Extrait choisi:
Le pourquoi et le comment [cliquer pour dérouler]
Nous le répétons à longueur d’articles et c’est notre credo : faire des gestes individuels, petits ou grands, faire des efforts à la maison ou en famille, c’est déjà beaucoup pour contribuer à freiner les causes et les conséquences des crises environnementales. Mais autant qu’on peut, il faudrait aussi « jouer collectif » et pas seulement sur les terrains de rugby. Si nous devons partager une seule conviction, c’est que la solidarité est indispensable pour surmonter les difficultés qui nous attendent.
La règle est vraie y compris dans le domaine de l’alimentation. En l’occurrence, la solidarité est nécessaire à la fois envers les agriculteurs à qui il devrait paraître normal de payer un prix suffisant et juste pour qu’ils puissent vivre décemment, et envers ceux qui n’ont pas les moyens de payer ce juste prix.
Cette simple équation devrait se trouver au centre de toutes les discussions sur la question agricole. Pourtant, elle commence à peine à émerger. Et les solutions commencent à peine à être expérimentées.
Je vous en livre ici quelques-unes, repérées au niveau local. C’est le deuxième pas à franchir pour soutenir les agriculteurs.
Il y en a encore un troisième. Lequel ? Patience… Ce sera l’objet du troisième article.
Bonne dégustation.
Marie-Pierre
Trois infos express [cliquer pour dérouler]
- Pour soutenir les agriculteurs du territoire au-delà des achats individuels, on peut commencer par se grouper – à l’échelle du village, du quartier, de l’entreprise, de la bande de copains pour s’approvisionner en direct auprès des producteurs locaux. Cela peut permettre de réduire l’empreinte carbone des déplacements vers les fermes – et d’inciter son entourage à se nourrir plus sainement et plus localement. Un système idéal pour assurer le cercle vertueux des fournitures locales est la monnaie locale complémentaire, en l’occurrence chez nous la doume, qui favorise la relocalisation de l’économie.
- On peut aussi inciter et aider la restauration collective à respecter les contraintes de la loi Egalim, qui exige de respecter des minimas de produits bio et de qualité. Mais dans les faits, les cuisines des cantines scolaires, des hôpitaux et maisons de retraites ou des restaurants d’entreprise ont du mal à respecter ces règles pour de nombreuses raisons d’organisation, de moyens, de savoir-faire, de temps disponible… Et si on contribuait collectivement à les aider ?

Objectif A: D'après l'extrait, à quelles échelles peut-on se grouper pour s'approvisionner en direct auprès des producteurs locaux ?
Objectif B: Recopiez mot pour mot le passage de l'extrait qui commence aux mots « La règle est » et s'arrête après « du troisième article. ».
Répondez en vous fondant uniquement sur l'extrait.

Données fournies:
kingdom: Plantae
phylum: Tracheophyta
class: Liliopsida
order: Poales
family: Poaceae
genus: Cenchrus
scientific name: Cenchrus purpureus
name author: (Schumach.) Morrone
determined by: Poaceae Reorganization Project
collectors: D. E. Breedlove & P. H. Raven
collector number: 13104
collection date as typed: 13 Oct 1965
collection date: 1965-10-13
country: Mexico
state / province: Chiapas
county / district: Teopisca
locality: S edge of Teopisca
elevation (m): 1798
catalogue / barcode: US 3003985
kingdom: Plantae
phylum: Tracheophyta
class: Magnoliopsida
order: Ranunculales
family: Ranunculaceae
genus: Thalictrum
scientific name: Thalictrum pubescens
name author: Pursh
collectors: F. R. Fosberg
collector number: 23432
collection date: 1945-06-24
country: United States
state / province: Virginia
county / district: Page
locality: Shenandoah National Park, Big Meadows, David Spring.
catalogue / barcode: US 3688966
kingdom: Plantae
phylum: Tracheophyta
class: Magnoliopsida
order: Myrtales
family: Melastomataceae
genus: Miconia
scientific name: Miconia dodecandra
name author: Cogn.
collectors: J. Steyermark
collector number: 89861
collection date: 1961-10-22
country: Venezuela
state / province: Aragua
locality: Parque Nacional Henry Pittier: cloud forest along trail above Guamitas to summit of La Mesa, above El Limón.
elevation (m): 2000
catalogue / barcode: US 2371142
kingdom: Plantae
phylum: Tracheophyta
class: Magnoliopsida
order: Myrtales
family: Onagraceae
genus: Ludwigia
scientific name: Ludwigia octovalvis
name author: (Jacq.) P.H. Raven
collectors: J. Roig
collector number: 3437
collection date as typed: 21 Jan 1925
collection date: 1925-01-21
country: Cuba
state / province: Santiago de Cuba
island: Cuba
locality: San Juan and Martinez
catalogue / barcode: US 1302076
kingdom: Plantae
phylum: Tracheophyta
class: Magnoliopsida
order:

Solution proposée A: Le village, le quartier, l'entreprise et la bande de copains.

Solution proposée B:
La règle est vraie y compris dans le domaine de l’alimentation. En l’occurrence, la solidarité est nécessaire à la fois envers les agriculteurs à qui il devrait paraître normal de payer un prix suffisant et juste pour qu’ils puissent vivre décemment, et envers ceux qui n’ont pas les moyens de payer ce juste prix.
Cette simple équation devrait se trouver au centre de toutes les discussions sur la question agricole. Pourtant, elle commence à peine à émerger. Et les solutions commencent à peine à être expérimentées.
Je vous en livre ici quelques-unes, repérées au niveau local. C’est le deuxième pas à franchir pour soutenir les agriculteurs.
Il y en a encore un troisième. Lequel ? Patience… Ce sera l’objet du troisième article.